**Material provided**:

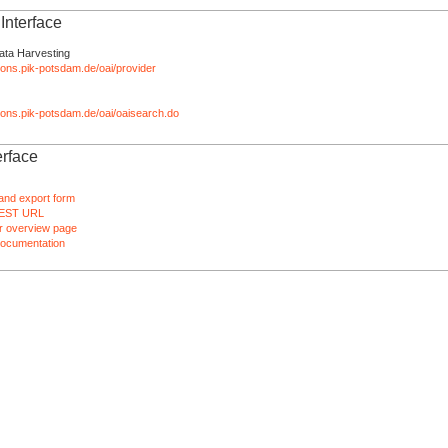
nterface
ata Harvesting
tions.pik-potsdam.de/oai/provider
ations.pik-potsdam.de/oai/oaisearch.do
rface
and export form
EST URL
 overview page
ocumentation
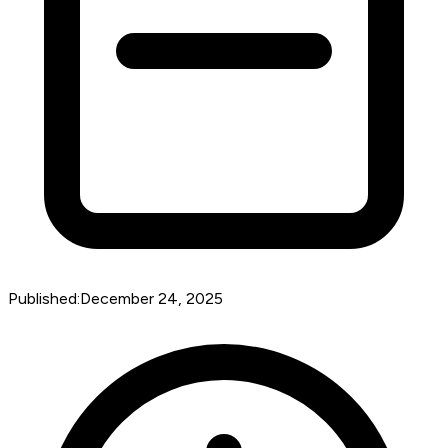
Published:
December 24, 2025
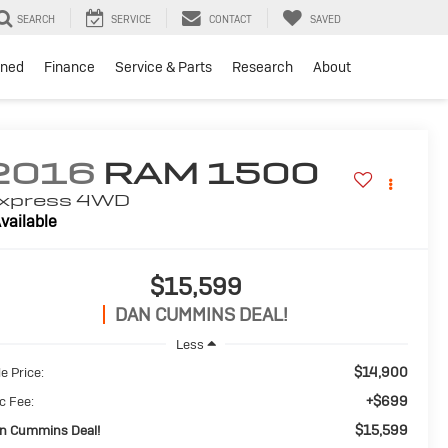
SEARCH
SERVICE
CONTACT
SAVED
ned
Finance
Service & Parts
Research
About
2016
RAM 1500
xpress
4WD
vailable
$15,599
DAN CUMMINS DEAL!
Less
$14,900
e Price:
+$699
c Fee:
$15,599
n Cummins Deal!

**Exercise details**: Reproduce the listing above with "Finance" changed to "Financing" and everything else left as it is. Omit the pictures.

**Task answer**:
nterface
ata Harvesting
tions.pik-potsdam.de/oai/provider
ations.pik-potsdam.de/oai/oaisearch.do
rface
and export form
EST URL
 overview page
ocumentation
Published:
December 24, 2025
SEARCH
SERVICE
CONTACT
SAVED
ned
Financing
Service & Parts
Research
About
2016
RAM 1500
xpress
4WD
vailable
$15,599
DAN CUMMINS DEAL!
Less
$14,900
e Price:
+$699
c Fee:
$15,599
n Cummins Deal!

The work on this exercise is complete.